Microsoft Azure, often referred to as Azure, is a cloud computing platform run by Microsoft, which offers access, management, and development of applications and services through global data centers. It can be used as a cloud data lake/warehouse or lakehouse using services like Azure Data Lake Storage, Azure Databricks etc.

The connector is available here and supports

  • Import of storage accounts (Gen2) turning their containers and blobs into Raito Data Objects
  • Import users and groups from Azure Active Directory
  • Granting/Revoking IAM Roles on resources for users and groups based on Access Providers defined in Raito Cloud

Azure Service compatibility

Service Supported
Azure Data Lake Storage Gen2 RBAC for containers (no ACL support)


Azure Active Directory App Registration

For the Raito CLI to authenticate to your Azure environment and get the necesarry authorizations to perform its various tasks, you will need to register a client application in Azure Active Directory as explained here.

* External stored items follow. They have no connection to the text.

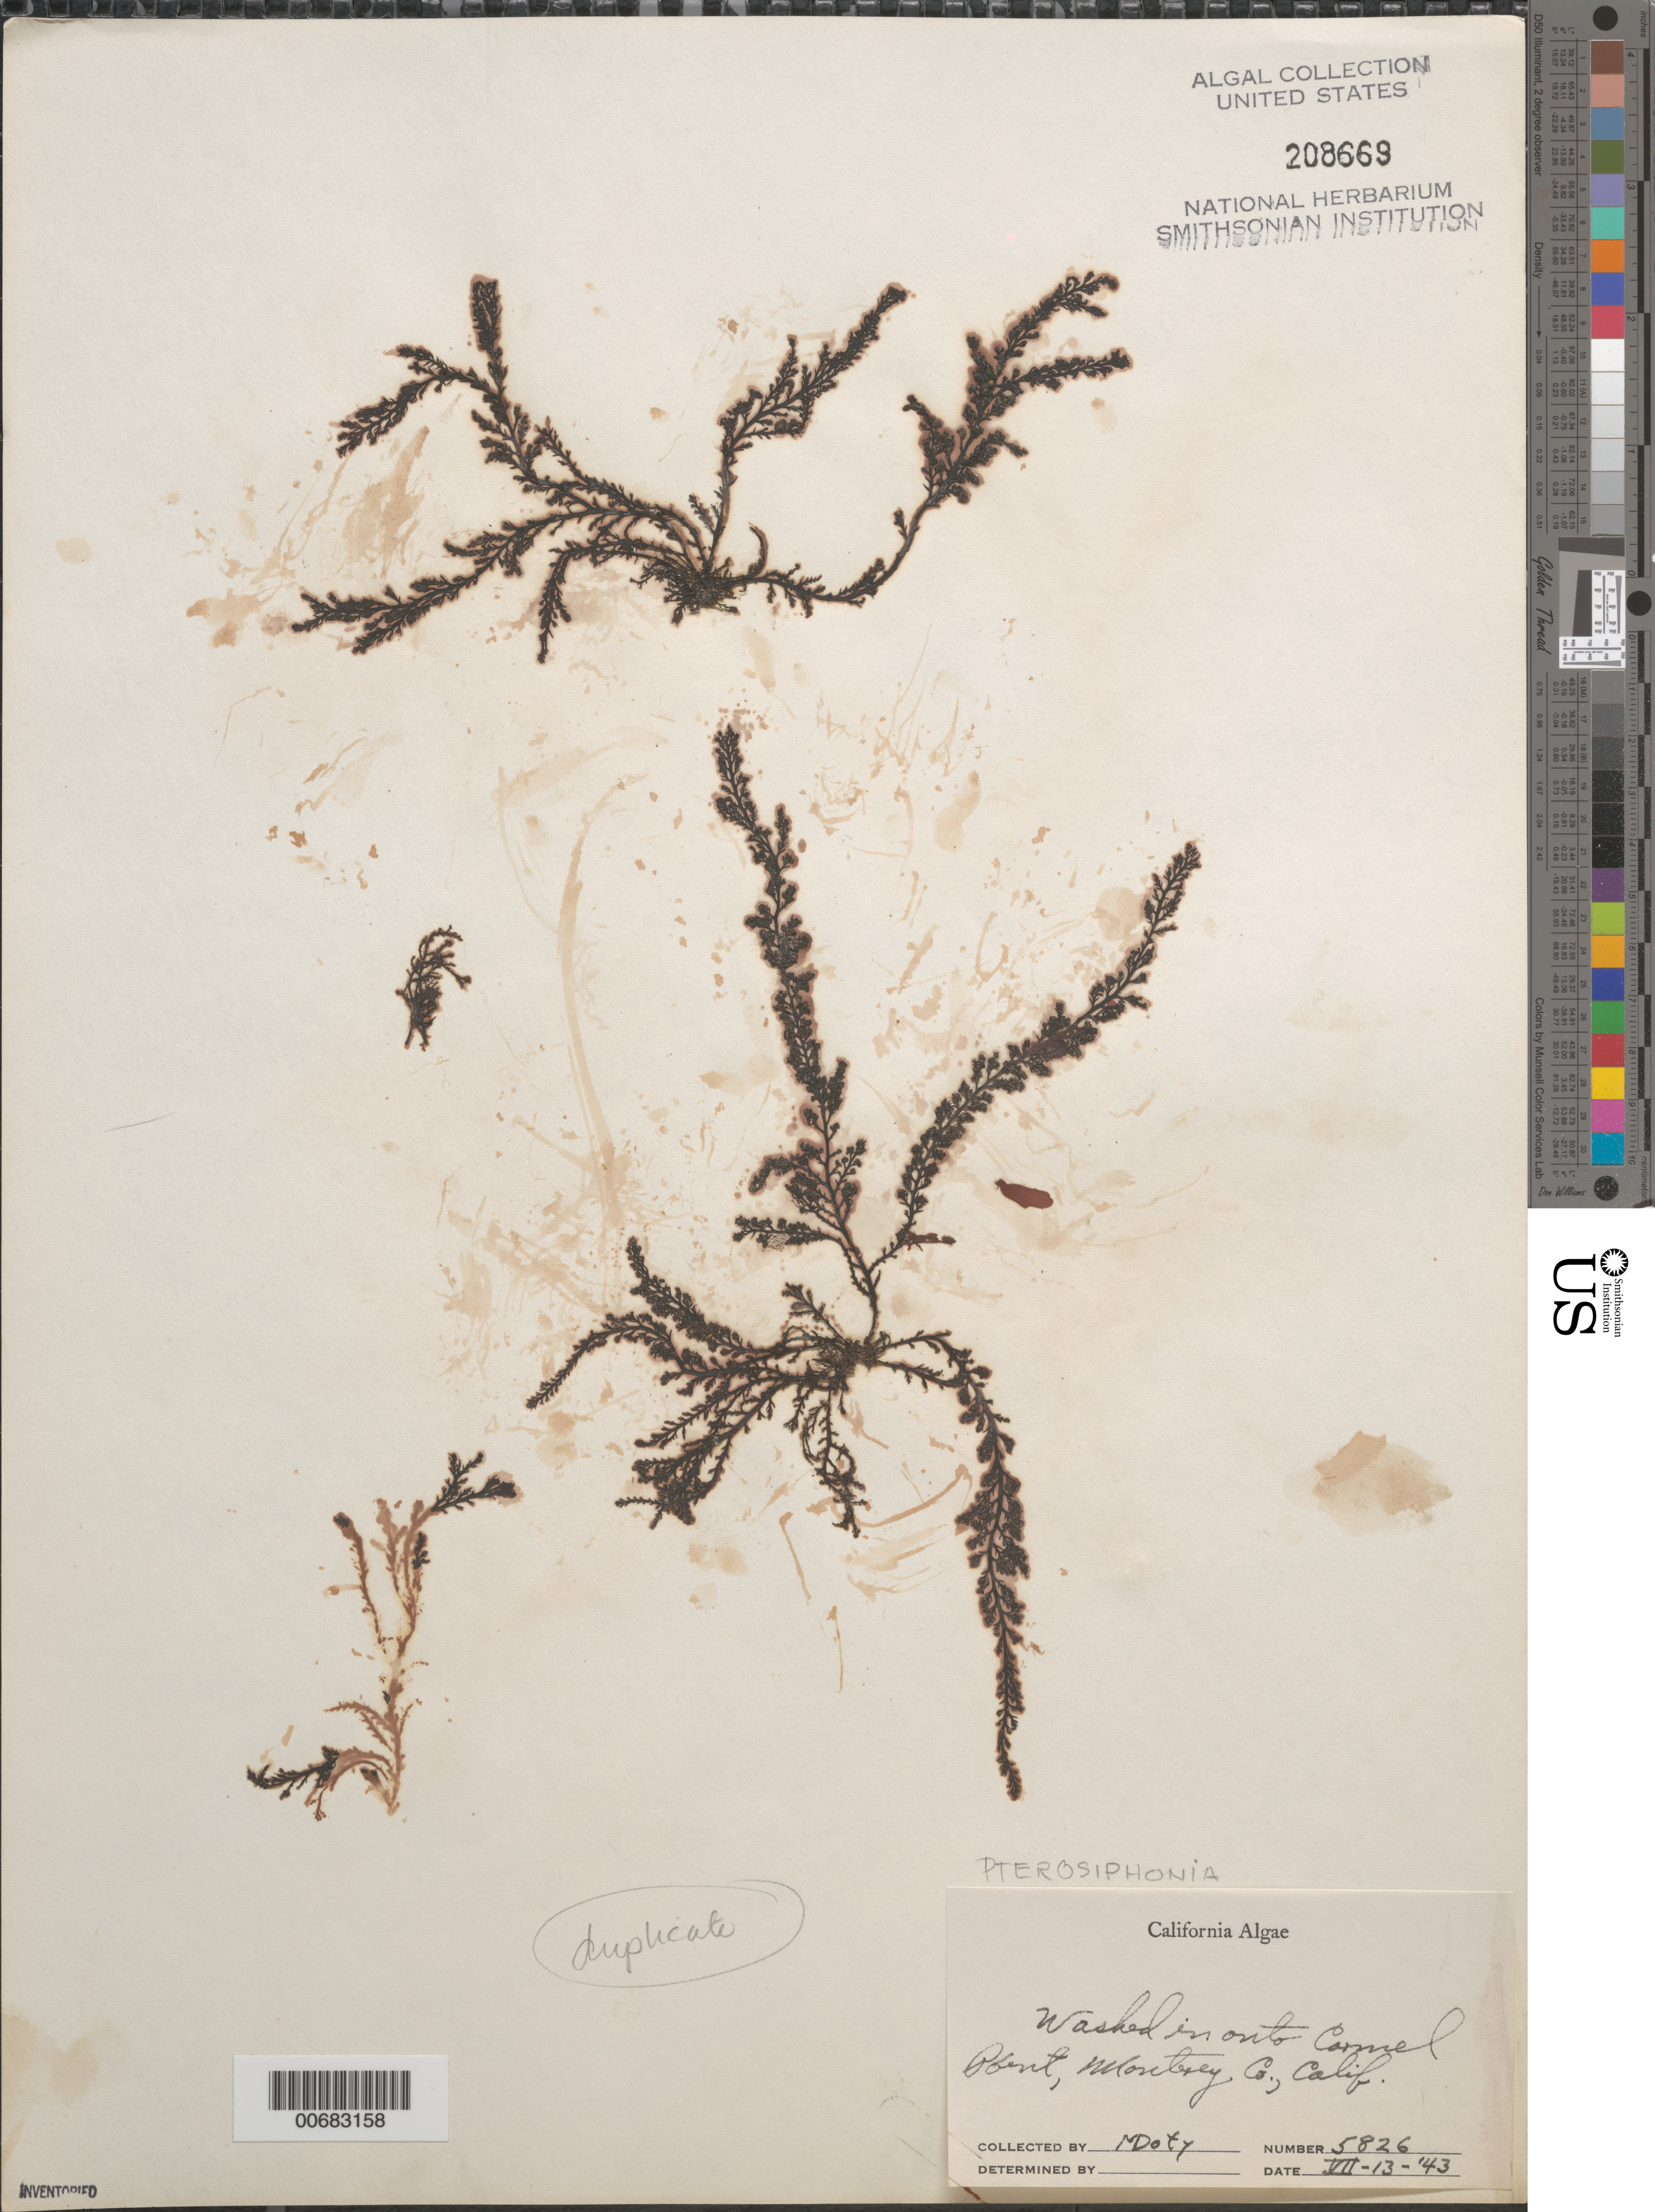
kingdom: Plantae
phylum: Rhodophyta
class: Florideophyceae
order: Ceramiales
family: Rhodomelaceae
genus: Pterosiphonia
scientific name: Pterosiphonia sp.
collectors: M. S. Doty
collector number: MSD 5826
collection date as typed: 13 Jul 1943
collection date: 1943-07-13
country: United States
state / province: California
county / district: Monterey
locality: Carmel Point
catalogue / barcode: US 208669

Once you have finished creating the App registration, take note of the following properties as you will need them later on to set up the Raito CLI

  • Application (client) ID
  • Directory (tenant) ID

In addition, you will need a client secret to conclude the CLI configuration. To obtain this value, navigate to “client credentials” found on the App registration detail page and then add a client secret. Make sure to take note of the secret value as you can not retrieve it later on Now that the app registration is set up, we need to configure its authorization scope. In the app registration go to Manage » API permissions and verify/set up the following permissions

API Type Permission
Microsoft Graph Application Group.Read.All
Azure Storage Delegated user_impersonation

Subscription IAM

Next to the app registration and API permissions, you need to give the application the necessary roles on your Azure Subscription to perform the sync with Raito. To do so go to your azure portal and select Subscriptions then select the one from the list you want to sync. It is also a good time to take note of the subscription Id as this is the final parameter you will need to configure the azure plugin. In the Access Control (IAM) section you should assign the following roles to the application you created in the previous step.

Role Purpose
Reader List resources like Resource Groups/Storage accounts/containers
Storage Blob Data Reader List folders and Files in storage containers, this is used to sync Azure Storage with raito
Role Based Access Control Administrator (Preview) This role allows the CLI to materialise Access Controls defined in Raito into Azure IAM roles
Log Analytics Reader Grant the app the rights to query the Log Analytics API for data usage synchronisation

Note that you can also define these roles on Resource group or even the Storage Account level if you do not wish to synchronise your full Azure subscription with raito.

Azure-specific CLI parameters

To see all parameters, type

$> raito info raito-io/cli-plugin-azure

in a terminal window.

Currently, the following configuration parameters are available:

  • ad-tenantid (mandatory): The ID of your Azure ActiveDirectory tenant.
  • ad-clientid (mandatory): The Application (client) ID of the Azure AD App registration to be used.
  • ad-secret (mandatory): The client secret of the Azure AD application.
  • azure-subscription-id (mandatory): The ID of the Azure Subscription which will be synced with Raito.